DATASET
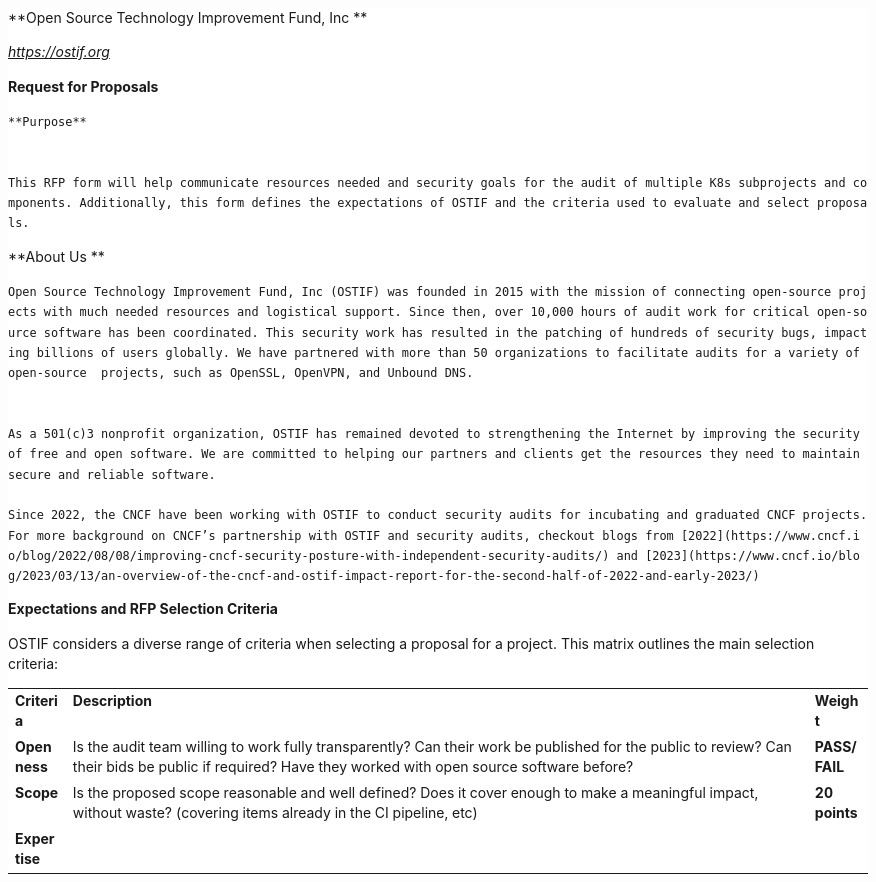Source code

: **Open Source Technology Improvement Fund, Inc                                     **

*https://ostif.org*

**Request for Proposals**


    **Purpose**


    This RFP form will help communicate resources needed and security goals for the audit of multiple K8s subprojects and components. Additionally, this form defines the expectations of OSTIF and the criteria used to evaluate and select proposals.

**About Us **


    Open Source Technology Improvement Fund, Inc (OSTIF) was founded in 2015 with the mission of connecting open-source projects with much needed resources and logistical support. Since then, over 10,000 hours of audit work for critical open-source software has been coordinated. This security work has resulted in the patching of hundreds of security bugs, impacting billions of users globally. We have partnered with more than 50 organizations to facilitate audits for a variety of open-source  projects, such as OpenSSL, OpenVPN, and Unbound DNS. 


    As a 501(c)3 nonprofit organization, OSTIF has remained devoted to strengthening the Internet by improving the security of free and open software. We are committed to helping our partners and clients get the resources they need to maintain secure and reliable software. 

    Since 2022, the CNCF have been working with OSTIF to conduct security audits for incubating and graduated CNCF projects. For more background on CNCF’s partnership with OSTIF and security audits, checkout blogs from [2022](https://www.cncf.io/blog/2022/08/08/improving-cncf-security-posture-with-independent-security-audits/) and [2023](https://www.cncf.io/blog/2023/03/13/an-overview-of-the-cncf-and-ostif-impact-report-for-the-second-half-of-2022-and-early-2023/)

**Expectations and RFP Selection Criteria**

OSTIF considers a diverse range of criteria when selecting a proposal for a project. This matrix outlines the main selection criteria:


<table>
  <tr>
   <td><strong>Criteria</strong>
   </td>
   <td><strong>Description</strong>
   </td>
   <td><strong>Weight</strong>
   </td>
  </tr>
  <tr>
   <td><strong>Openness</strong>
   </td>
   <td>Is the audit team willing to work fully transparently? Can their work be published for the public to review? Can their bids be public if required? Have they worked with open source software before?
   </td>
   <td><strong>PASS/FAIL</strong>
   </td>
  </tr>
  <tr>
   <td><strong>Scope</strong>
   </td>
   <td>Is the proposed scope reasonable and well defined? Does it cover enough to make a meaningful impact, without waste? (covering items already in the CI pipeline, etc)
   </td>
   <td><strong>20 points</strong>
   </td>
  </tr>
  <tr>
   <td><strong>Expertise</strong>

EXERCISE GOAL
Pull out each line from the rows above that contains the word "This".

ANSWER BOX
    This RFP form will help communicate resources needed and security goals for the audit of multiple K8s subprojects and components. Additionally, this form defines the expectations of OSTIF and the criteria used to evaluate and select proposals.
    Open Source Technology Improvement Fund, Inc (OSTIF) was founded in 2015 with the mission of connecting open-source projects with much needed resources and logistical support. Since then, over 10,000 hours of audit work for critical open-source software has been coordinated. This security work has resulted in the patching of hundreds of security bugs, impacting billions of users globally. We have partnered with more than 50 organizations to facilitate audits for a variety of open-source  projects, such as OpenSSL, OpenVPN, and Unbound DNS. 
OSTIF considers a diverse range of criteria when selecting a proposal for a project. This matrix outlines the main selection criteria:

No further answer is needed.